In this exercise, the entries below include pictures. Repeat exactly the lines from the line with "Ano 42 - Nº 2134" to the line with "Červenec 2014", including both, but without the pictures.

● ● ● ● ● ● ●

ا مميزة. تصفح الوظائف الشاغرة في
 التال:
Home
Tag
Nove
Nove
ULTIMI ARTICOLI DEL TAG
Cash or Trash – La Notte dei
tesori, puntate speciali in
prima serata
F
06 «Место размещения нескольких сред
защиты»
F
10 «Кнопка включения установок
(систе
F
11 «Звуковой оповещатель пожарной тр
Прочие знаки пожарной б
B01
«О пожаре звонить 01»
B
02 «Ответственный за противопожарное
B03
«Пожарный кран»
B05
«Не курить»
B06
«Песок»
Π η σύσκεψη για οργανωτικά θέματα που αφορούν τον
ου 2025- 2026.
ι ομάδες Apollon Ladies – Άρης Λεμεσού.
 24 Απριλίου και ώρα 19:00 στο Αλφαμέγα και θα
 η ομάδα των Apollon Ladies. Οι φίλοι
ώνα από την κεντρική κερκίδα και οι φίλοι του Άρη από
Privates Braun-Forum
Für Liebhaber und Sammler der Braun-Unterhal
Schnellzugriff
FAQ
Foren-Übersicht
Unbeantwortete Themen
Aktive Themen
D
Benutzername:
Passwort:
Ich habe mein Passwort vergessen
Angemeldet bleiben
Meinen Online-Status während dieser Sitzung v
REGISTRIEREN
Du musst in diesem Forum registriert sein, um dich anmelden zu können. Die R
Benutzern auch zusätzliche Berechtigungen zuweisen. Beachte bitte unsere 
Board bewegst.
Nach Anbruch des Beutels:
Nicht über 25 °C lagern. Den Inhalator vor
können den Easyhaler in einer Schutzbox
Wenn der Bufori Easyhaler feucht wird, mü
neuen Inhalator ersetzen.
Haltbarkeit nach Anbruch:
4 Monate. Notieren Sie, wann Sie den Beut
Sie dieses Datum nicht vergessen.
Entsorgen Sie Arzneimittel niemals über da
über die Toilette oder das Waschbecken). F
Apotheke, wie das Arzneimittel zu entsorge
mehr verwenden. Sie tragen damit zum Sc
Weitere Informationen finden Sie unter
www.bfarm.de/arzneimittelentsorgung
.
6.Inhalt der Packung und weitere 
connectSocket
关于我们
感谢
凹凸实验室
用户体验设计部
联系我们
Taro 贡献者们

● ● ● ● ● ● ●

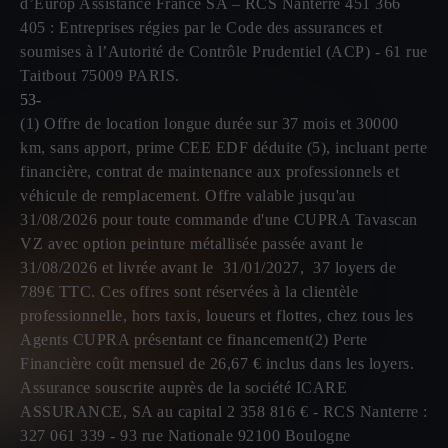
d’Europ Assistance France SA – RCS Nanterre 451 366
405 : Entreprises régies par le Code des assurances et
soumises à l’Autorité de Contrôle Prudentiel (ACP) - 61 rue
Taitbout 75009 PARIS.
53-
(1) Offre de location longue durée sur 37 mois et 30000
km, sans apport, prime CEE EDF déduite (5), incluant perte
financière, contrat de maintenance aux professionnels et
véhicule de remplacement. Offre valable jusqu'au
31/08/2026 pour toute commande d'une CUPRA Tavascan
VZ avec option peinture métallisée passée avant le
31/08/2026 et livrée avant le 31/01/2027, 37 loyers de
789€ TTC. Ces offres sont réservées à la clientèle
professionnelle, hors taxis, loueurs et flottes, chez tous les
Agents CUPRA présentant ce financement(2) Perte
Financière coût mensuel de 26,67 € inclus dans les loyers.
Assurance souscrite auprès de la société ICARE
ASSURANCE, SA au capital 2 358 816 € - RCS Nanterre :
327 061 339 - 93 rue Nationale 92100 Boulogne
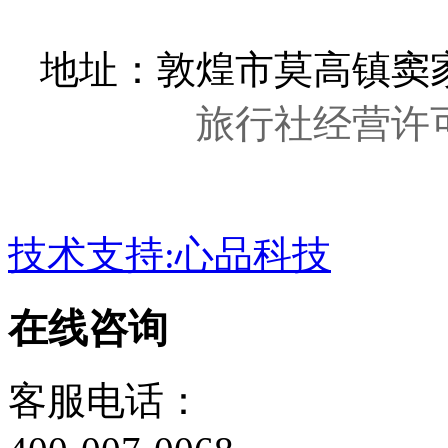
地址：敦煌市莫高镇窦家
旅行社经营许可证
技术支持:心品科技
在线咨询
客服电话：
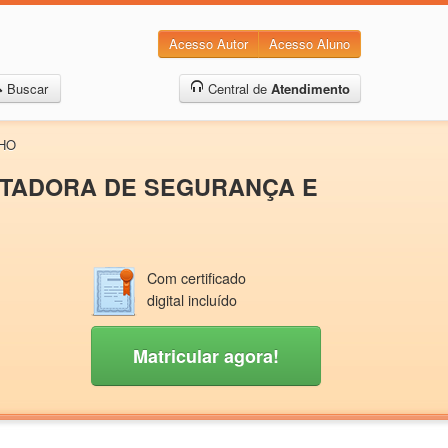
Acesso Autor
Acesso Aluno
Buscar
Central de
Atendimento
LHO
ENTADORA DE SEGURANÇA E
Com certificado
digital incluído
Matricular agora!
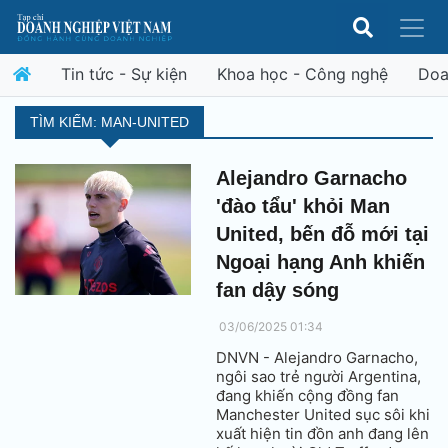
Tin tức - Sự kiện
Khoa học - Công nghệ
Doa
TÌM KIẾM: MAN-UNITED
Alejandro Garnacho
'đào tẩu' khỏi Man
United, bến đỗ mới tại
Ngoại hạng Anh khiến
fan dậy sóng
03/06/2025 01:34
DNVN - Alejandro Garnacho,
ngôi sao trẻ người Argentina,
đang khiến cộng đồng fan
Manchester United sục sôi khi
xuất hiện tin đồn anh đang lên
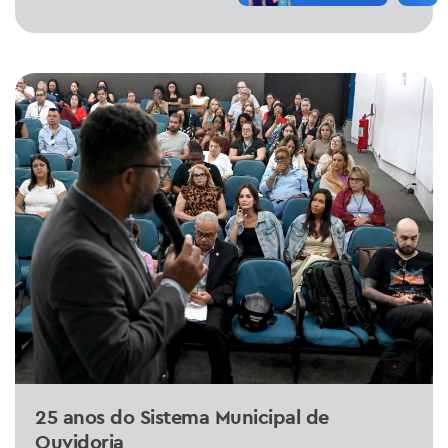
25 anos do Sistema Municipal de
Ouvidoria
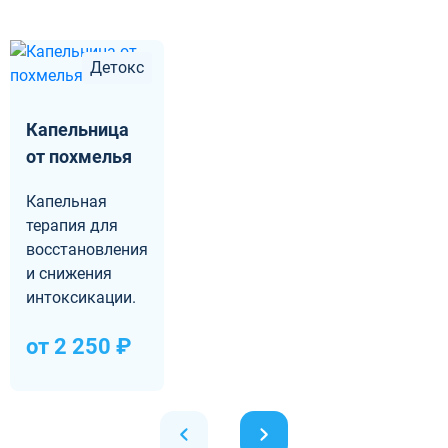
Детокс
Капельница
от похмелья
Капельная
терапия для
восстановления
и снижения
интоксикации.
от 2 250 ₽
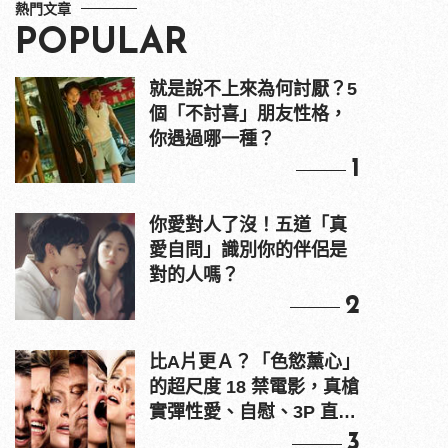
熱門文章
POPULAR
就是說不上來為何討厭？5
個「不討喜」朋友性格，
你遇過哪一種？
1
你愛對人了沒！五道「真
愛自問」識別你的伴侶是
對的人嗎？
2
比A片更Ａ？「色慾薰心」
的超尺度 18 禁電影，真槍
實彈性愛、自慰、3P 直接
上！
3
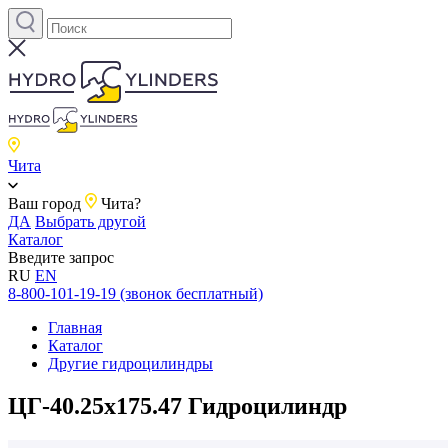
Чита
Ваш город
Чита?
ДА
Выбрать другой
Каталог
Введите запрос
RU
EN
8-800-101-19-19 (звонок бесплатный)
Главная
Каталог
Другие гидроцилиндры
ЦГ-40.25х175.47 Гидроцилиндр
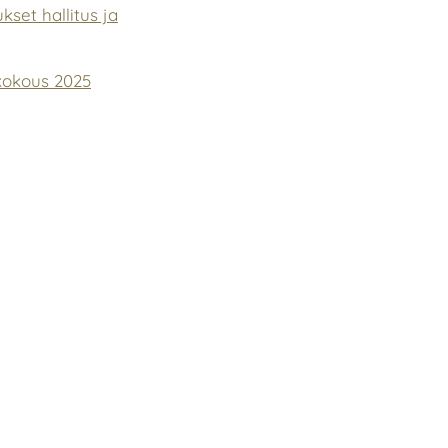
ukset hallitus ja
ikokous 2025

● ● ● ● ● ● ●

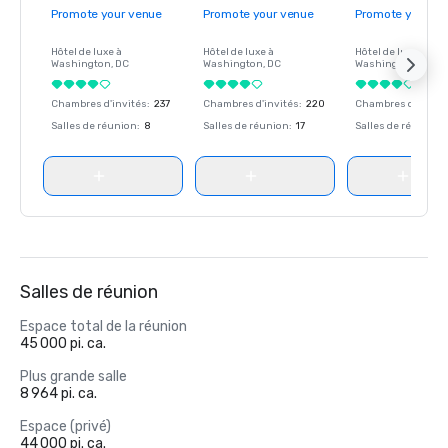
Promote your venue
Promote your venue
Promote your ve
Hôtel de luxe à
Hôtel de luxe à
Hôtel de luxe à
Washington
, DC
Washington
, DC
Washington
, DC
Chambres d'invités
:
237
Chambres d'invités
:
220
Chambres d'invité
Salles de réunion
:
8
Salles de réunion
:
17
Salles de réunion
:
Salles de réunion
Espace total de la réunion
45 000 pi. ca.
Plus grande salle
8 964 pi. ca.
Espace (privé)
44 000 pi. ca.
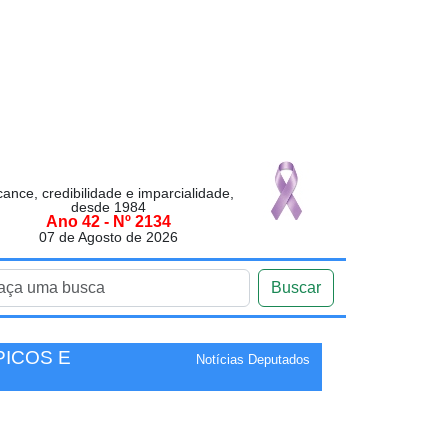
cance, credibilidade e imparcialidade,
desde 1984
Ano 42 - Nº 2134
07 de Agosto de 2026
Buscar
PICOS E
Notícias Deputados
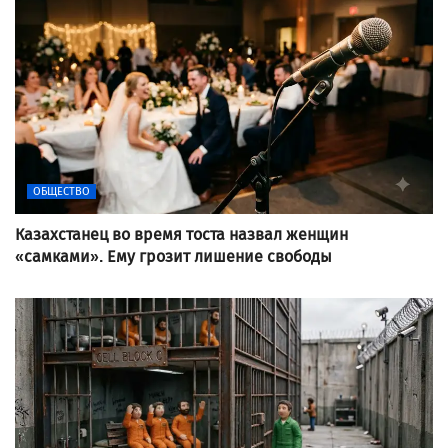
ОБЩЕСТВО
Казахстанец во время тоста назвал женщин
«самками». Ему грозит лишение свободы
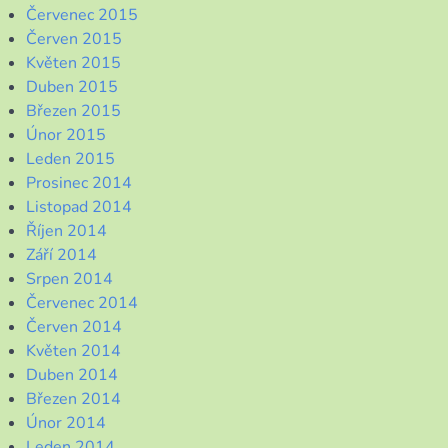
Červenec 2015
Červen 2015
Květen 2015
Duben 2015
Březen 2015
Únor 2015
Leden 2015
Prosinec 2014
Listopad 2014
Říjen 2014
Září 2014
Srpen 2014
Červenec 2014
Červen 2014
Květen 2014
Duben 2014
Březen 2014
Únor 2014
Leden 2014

● ● ● ● ● ● ●

Written solution:
Ano 42 - Nº 2134
07 de Agosto de 2026
Buscar
PICOS E
Notícias Deputados
ОБЩЕСТВО
Казахстанец во время тоста назвал женщин
«самками». Ему грозит лишение свободы
Červenec 2015
Červen 2015
Květen 2015
Duben 2015
Březen 2015
Únor 2015
Leden 2015
Prosinec 2014
Listopad 2014
Říjen 2014
Září 2014
Srpen 2014
Červenec 2014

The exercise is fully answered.